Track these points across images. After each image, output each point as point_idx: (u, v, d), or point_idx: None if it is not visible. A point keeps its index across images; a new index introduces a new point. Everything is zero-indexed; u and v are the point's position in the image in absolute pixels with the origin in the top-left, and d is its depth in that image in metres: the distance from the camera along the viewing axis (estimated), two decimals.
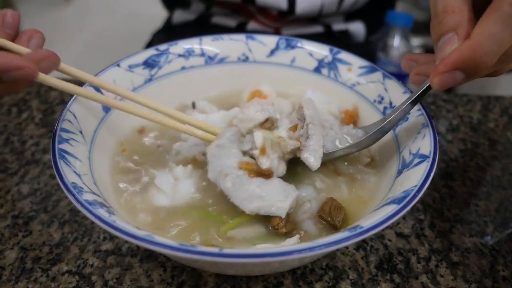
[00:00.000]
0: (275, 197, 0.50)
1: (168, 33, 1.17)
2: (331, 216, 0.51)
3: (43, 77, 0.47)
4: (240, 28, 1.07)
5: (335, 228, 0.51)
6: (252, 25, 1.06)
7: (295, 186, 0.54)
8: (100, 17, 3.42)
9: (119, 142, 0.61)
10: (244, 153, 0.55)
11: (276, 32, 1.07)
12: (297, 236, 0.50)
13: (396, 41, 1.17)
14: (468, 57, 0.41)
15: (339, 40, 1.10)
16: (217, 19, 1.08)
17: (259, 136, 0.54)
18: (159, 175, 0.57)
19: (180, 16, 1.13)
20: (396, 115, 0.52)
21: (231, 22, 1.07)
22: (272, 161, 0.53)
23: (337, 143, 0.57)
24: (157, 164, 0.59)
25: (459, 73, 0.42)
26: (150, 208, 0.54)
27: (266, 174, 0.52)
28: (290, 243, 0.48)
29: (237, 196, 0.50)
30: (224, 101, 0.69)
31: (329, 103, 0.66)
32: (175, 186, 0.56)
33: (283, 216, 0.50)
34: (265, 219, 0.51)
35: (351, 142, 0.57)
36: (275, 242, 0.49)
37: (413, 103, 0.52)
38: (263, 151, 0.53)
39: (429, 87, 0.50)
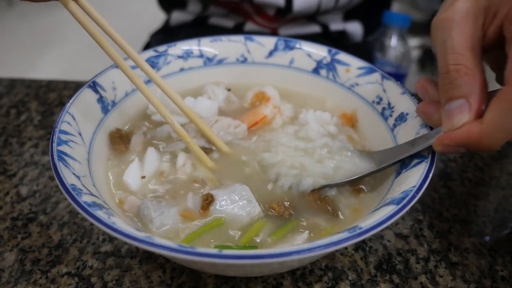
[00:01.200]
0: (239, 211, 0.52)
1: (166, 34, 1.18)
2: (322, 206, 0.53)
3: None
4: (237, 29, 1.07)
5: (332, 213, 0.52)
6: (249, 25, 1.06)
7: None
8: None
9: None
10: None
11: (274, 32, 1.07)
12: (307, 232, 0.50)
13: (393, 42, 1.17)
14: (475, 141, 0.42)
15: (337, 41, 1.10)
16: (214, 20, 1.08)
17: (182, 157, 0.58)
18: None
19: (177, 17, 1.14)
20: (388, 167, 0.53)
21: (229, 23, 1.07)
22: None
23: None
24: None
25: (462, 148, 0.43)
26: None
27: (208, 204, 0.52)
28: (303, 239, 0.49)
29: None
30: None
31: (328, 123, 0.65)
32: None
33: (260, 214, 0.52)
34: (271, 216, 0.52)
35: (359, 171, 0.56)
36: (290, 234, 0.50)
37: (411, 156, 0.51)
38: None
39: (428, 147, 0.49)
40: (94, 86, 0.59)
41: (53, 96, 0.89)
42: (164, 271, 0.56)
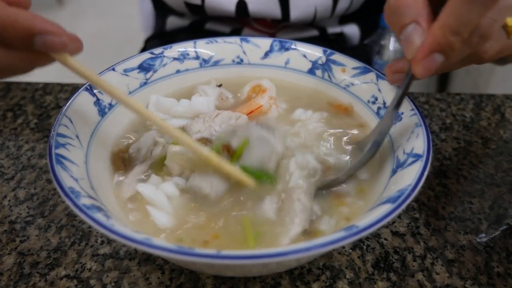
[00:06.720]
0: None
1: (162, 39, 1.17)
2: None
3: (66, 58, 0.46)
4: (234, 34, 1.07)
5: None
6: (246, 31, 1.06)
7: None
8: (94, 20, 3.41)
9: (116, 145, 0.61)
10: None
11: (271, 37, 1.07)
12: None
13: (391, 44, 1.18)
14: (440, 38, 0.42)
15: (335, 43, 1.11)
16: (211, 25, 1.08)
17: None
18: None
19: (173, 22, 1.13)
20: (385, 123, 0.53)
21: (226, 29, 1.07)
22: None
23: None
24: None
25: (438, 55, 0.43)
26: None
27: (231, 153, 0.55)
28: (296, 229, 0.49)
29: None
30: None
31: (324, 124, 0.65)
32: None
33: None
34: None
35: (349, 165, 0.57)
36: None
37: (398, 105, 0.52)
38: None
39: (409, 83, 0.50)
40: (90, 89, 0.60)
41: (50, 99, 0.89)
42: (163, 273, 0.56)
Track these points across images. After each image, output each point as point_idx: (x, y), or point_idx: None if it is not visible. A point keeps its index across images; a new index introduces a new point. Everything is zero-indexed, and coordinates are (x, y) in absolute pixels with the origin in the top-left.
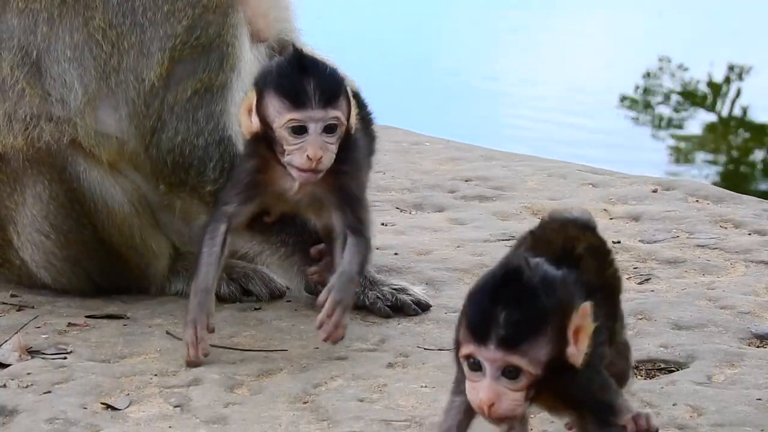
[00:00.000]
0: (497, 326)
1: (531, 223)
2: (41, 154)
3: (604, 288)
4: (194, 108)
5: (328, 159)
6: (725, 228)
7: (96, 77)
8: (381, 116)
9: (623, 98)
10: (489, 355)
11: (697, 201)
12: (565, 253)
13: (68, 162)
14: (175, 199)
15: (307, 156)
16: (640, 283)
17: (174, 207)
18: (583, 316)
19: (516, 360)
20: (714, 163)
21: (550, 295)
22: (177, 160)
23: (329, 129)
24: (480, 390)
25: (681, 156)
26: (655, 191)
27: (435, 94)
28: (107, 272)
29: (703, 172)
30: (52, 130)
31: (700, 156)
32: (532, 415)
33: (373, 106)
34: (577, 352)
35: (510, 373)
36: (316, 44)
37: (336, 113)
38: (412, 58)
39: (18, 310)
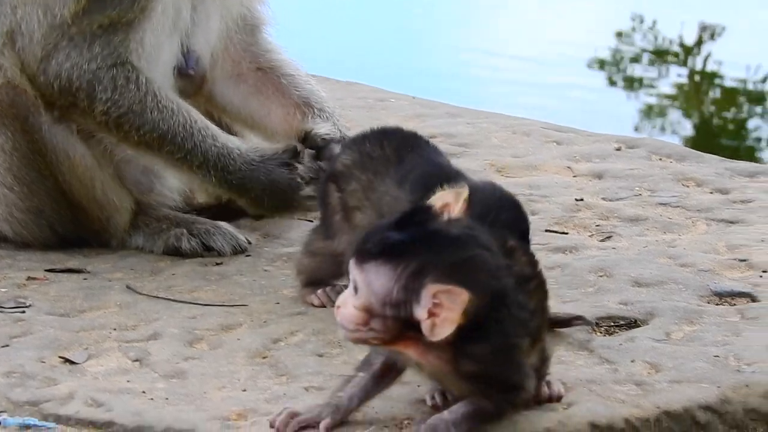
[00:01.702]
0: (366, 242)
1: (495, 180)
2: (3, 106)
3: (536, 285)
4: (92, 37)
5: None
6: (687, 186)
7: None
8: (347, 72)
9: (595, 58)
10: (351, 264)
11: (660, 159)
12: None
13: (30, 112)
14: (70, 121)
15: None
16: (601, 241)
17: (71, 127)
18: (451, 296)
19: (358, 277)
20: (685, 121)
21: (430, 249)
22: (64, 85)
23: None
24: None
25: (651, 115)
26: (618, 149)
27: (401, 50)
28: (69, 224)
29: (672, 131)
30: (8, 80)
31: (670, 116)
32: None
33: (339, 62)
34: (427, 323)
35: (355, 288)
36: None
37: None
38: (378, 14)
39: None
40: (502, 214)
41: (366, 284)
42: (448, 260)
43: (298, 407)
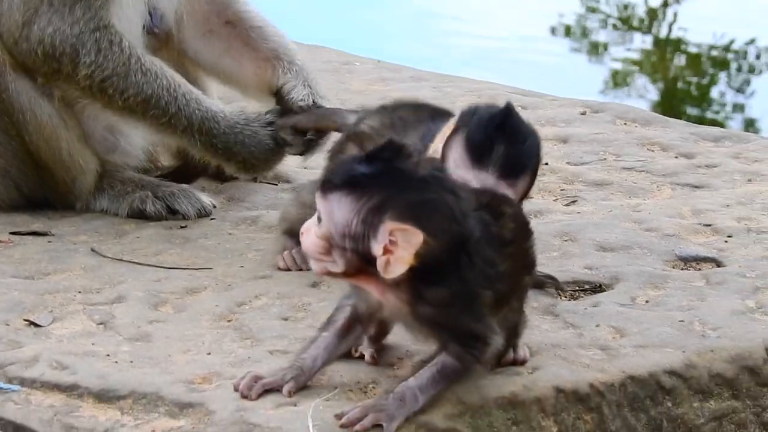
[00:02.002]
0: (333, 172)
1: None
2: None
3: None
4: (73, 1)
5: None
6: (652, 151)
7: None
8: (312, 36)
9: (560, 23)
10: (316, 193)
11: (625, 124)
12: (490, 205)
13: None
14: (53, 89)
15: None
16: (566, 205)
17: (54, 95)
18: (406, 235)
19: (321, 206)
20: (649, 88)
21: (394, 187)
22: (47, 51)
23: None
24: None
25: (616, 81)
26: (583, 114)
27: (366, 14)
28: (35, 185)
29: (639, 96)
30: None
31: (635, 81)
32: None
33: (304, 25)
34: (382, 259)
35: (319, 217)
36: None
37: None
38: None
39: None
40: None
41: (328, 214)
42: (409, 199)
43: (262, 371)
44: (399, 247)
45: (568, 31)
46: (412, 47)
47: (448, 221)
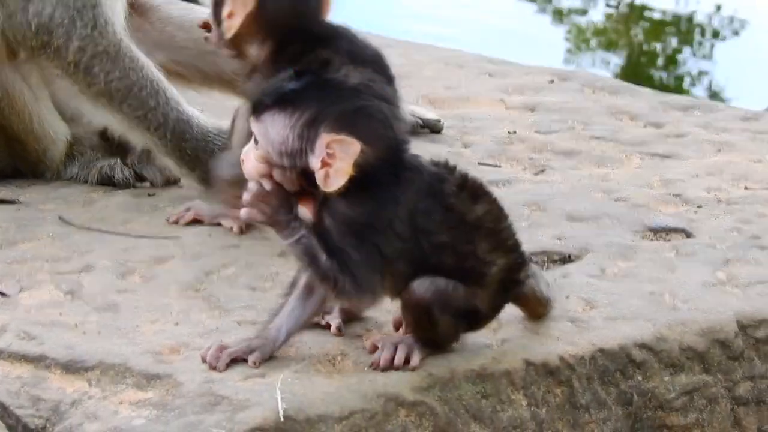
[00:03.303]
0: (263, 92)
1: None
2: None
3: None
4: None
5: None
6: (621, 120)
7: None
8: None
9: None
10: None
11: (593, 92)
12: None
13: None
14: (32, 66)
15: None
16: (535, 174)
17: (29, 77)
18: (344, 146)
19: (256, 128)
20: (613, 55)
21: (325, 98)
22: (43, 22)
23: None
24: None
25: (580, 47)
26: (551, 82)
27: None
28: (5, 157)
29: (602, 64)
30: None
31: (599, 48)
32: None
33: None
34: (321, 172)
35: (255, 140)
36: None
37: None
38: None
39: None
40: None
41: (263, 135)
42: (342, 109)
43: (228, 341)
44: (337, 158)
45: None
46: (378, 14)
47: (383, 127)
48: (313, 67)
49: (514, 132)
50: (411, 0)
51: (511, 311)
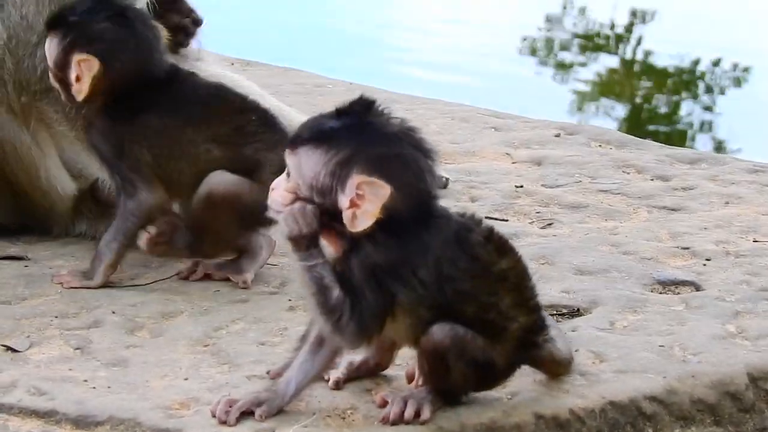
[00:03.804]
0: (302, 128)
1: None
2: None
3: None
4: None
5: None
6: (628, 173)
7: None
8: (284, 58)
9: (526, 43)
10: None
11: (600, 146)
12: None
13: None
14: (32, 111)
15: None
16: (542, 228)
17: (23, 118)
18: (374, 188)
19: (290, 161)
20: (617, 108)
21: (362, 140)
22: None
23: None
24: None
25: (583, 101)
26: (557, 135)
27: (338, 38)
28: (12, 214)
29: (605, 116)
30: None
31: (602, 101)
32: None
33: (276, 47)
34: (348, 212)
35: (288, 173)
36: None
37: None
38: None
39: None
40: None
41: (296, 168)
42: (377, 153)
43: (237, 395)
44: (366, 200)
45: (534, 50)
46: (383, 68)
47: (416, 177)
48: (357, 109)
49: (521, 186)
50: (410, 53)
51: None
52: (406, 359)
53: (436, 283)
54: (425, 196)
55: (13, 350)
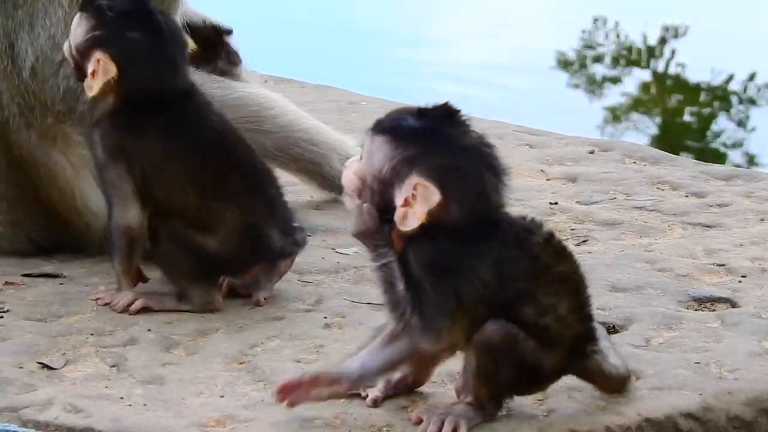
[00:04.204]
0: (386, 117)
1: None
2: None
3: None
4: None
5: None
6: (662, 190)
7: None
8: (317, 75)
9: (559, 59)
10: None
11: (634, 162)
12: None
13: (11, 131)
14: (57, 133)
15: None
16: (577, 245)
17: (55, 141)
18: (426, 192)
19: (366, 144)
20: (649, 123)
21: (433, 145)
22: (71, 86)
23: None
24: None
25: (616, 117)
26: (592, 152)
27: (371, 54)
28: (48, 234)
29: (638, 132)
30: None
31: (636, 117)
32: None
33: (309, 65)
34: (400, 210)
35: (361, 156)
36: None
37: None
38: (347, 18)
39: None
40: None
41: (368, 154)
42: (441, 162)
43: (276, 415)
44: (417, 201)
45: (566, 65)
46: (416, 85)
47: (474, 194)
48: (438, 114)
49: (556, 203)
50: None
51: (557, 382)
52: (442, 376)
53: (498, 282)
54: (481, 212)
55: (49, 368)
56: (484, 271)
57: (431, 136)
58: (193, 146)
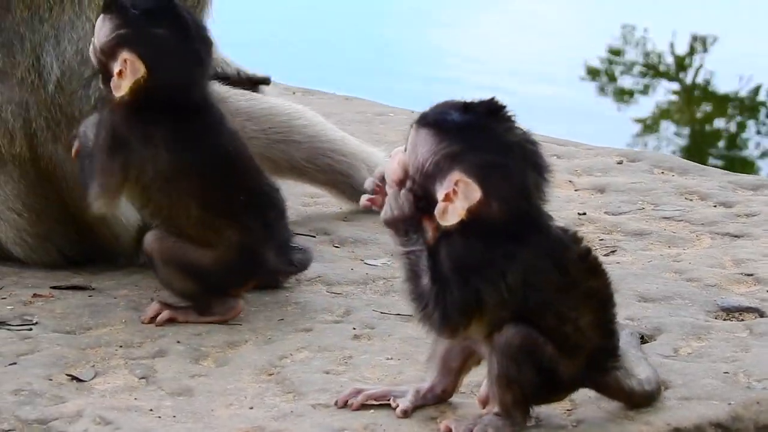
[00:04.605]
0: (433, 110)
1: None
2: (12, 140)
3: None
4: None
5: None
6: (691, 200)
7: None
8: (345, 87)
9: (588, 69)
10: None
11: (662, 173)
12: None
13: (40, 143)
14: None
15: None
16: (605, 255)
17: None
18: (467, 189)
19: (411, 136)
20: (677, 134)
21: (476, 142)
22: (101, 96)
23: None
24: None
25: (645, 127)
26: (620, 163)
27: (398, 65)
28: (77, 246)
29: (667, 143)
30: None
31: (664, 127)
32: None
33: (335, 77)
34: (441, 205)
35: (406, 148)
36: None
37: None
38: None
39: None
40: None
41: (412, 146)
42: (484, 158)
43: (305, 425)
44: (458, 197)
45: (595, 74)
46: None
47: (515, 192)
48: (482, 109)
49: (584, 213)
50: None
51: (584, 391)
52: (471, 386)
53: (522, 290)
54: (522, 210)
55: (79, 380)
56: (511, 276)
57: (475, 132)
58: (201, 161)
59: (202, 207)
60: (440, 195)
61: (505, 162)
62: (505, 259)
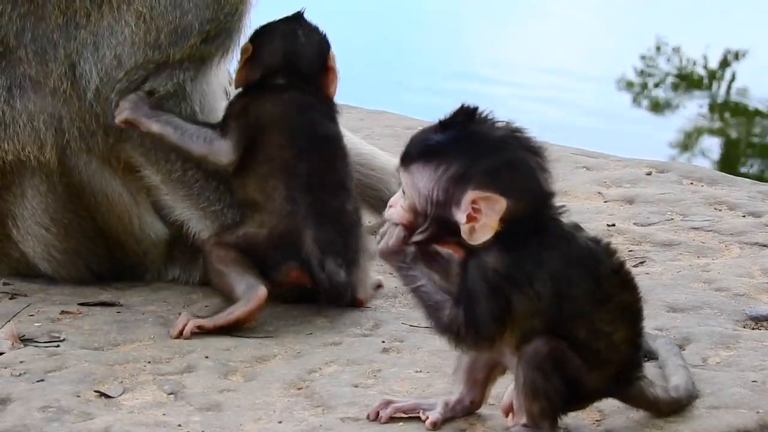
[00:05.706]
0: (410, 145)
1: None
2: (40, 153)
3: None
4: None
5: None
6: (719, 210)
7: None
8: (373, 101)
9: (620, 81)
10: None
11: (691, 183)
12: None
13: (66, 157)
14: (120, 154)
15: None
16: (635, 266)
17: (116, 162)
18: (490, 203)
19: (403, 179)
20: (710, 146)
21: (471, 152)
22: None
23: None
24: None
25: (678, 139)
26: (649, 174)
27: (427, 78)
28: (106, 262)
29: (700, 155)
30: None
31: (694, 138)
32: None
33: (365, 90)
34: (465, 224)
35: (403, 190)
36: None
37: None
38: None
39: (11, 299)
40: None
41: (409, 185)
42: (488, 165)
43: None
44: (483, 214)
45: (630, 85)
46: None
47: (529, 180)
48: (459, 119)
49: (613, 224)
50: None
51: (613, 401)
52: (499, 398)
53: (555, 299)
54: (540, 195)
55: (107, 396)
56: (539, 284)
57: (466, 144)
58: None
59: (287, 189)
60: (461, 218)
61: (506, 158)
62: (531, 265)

--*--

What is expected
Leave the pictures out, and restate exactly the lines from the start of the records through the one that contains "10: (244, 153, 0.55)".

Result
Track these points across images. After each image, output each point as point_idx: (u, v, d), or point_idx: None if it is not visible. A point keeps its index across images; a new index introduces a new point. Everything is zero-indexed; u and v are the point's position in the image in absolute pixels with the origin in the top-left, and d is its depth in that image in metres: the distance from the camera along the viewing axis (estimated), two decimals.
[00:00.000]
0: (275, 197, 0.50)
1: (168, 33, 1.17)
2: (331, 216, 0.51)
3: (43, 77, 0.47)
4: (240, 28, 1.07)
5: (335, 228, 0.51)
6: (252, 25, 1.06)
7: (295, 186, 0.54)
8: (100, 17, 3.42)
9: (119, 142, 0.61)
10: (244, 153, 0.55)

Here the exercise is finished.